* WHAT IS BEING ASKED
Render the lines below as a JSON list of strings, one string per line and no blank lines. Leave the pictures out of your answer.

* GIVEN RECORDS
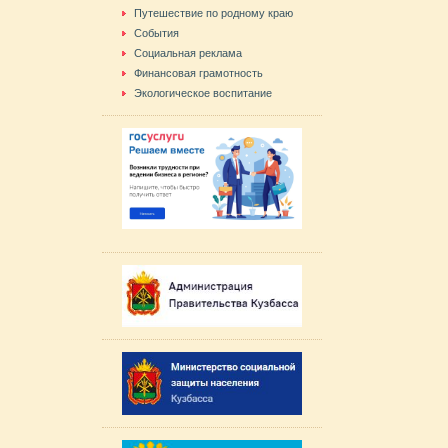
Путешествие по родному краю
События
Социальная реклама
Финансовая грамотность
Экологическое воспитание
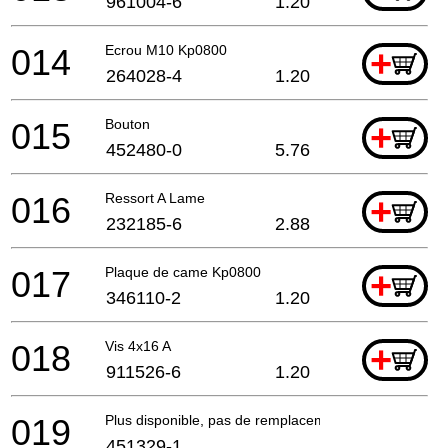
961004-6
1.20
014
Ecrou M10 Kp0800
+
264028-4
1.20
015
Bouton
+
452480-0
5.76
016
Ressort A Lame
+
232185-6
2.88
017
Plaque de came Kp0800
+
346110-2
1.20
018
Vis 4x16 A
+
911526-6
1.20
019
Plus disponible, pas de remplacement
451329-1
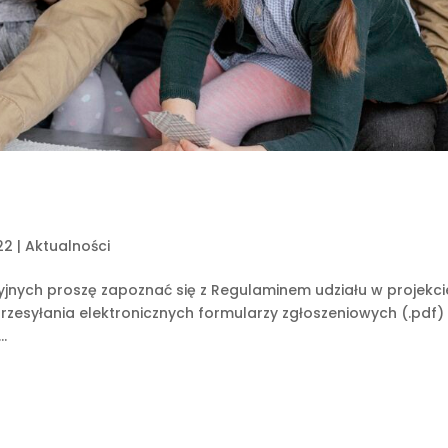
22
|
Aktualności
nych proszę zapoznać się z Regulaminem udziału w projekci
przesyłania elektronicznych formularzy zgłoszeniowych (.pdf) 
..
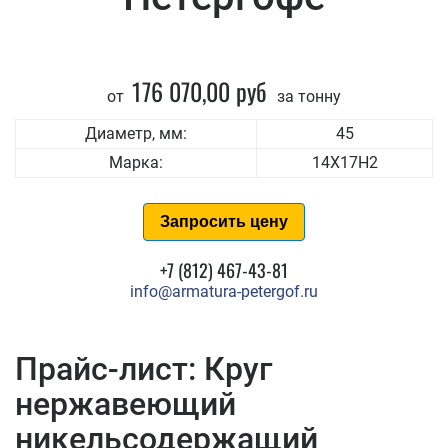
176 070,00 руб
от
за тонну
Диаметр, мм:
45
Марка:
14Х17Н2
Запросить цену
+7 (812) 467-43-81
info@armatura-petergof.ru
Прайс-лист: Круг
нержавеющий
никельсодержащий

* SOLUTION BELOW
[
  "Путешествие по родному краю",
  "События",
  "Социальная реклама",
  "Финансовая грамотность",
  "Экологическое воспитание",
  "961004-6",
  "1.20",
  "014",
  "Ecrou M10 Kp0800",
  "+",
  "264028-4",
  "1.20",
  "015",
  "Bouton",
  "+",
  "452480-0",
  "5.76",
  "016",
  "Ressort A Lame",
  "+",
  "232185-6",
  "2.88",
  "017",
  "Plaque de came Kp0800",
  "+",
  "346110-2",
  "1.20",
  "018",
  "Vis 4x16 A",
  "+",
  "911526-6",
  "1.20",
  "019",
  "Plus disponible, pas de remplacement",
  "451329-1",
  "22",
  "|",
  "Aktualności",
  "nych proszę zapoznać się z Regulaminem udziału w projekci",
  "przesyłania elektronicznych formularzy zgłoszeniowych (.pdf) ",
  "..",
  "176 070,00 руб",
  "от",
  "за тонну",
  "Диаметр, мм:",
  "45",
  "Марка:",
  "14Х17Н2",
  "Запросить цену",
  "+7 (812) 467-43-81",
  "info@armatura-petergof.ru",
  "Прайс-лист: Круг",
  "нержавеющий",
  "никельсодержащий"
]